• **EXERCISE BRIEF**
Reproduce word for word the stretch of the Chengde text from "The Jehol or" through "of modern dams.".

• **STUDY TEXT**
Chengde is located in the northeastern portion of Hebei, with latitude 40° 12'－42° 37' N, and longitude 115° 54'－119° 15' E, and contains the northernmost point in the province. It borders Inner Mongolia, Liaoning, Beijing, and Tianjin. Neighbouring prefecture-level provincial cities are Qinhuangdao and Tangshan on the Bohai Gulf, and land-locked Zhangjiakou. Due to its Liaoning border, it is often considered a part of both the North and Northeast China regions. From north to south the prefecture stretches 269 km, and from west to east 280 km, for a total area of 39702.4 sqkm, thus occupying 21.2% of the total provincial area. It is by area the largest prefecture in the province, though as most of its terrain is mountainous, its population density is low.

The Jehol or Rehe ("Hot River"), which gave Chengde its former name, was so named because it did not freeze in winter. Most sections of the river's former course are now dry because of modern dams.

• **RECORD SET**
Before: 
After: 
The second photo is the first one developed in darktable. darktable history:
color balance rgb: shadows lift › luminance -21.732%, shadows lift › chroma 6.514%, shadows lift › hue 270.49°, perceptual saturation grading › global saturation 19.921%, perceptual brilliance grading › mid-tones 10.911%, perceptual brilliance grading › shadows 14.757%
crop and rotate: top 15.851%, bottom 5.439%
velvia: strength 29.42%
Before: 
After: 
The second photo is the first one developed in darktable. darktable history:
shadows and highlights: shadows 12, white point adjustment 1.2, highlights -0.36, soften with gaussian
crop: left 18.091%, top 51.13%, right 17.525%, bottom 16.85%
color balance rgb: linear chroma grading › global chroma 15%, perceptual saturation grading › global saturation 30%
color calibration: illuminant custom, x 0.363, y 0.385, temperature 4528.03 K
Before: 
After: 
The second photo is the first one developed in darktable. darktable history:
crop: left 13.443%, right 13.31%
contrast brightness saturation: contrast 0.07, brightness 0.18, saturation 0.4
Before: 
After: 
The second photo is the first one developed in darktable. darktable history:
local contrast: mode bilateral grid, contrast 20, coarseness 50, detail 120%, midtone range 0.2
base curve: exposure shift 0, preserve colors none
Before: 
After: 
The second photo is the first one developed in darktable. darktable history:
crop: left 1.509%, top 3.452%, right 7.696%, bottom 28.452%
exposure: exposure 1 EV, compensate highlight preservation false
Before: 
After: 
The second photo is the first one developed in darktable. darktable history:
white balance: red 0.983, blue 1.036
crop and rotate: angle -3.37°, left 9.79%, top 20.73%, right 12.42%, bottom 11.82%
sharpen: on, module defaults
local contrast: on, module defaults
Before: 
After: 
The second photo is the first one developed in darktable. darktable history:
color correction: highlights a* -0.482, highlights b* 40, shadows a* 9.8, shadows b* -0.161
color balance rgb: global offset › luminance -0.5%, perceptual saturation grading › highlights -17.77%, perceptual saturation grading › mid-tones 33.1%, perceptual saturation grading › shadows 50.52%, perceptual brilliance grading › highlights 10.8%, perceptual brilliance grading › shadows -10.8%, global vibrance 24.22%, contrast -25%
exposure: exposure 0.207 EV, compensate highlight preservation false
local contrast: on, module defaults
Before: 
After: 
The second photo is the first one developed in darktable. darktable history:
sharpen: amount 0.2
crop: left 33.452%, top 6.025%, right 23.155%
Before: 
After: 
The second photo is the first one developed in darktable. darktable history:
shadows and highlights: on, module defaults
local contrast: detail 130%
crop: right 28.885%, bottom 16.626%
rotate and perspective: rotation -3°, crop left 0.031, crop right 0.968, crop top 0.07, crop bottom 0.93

• **EXPECTED ANSWER**
The Jehol or Rehe ("Hot River"), which gave Chengde its former name, was so named because it did not freeze in winter. Most sections of the river's former course are now dry because of modern dams.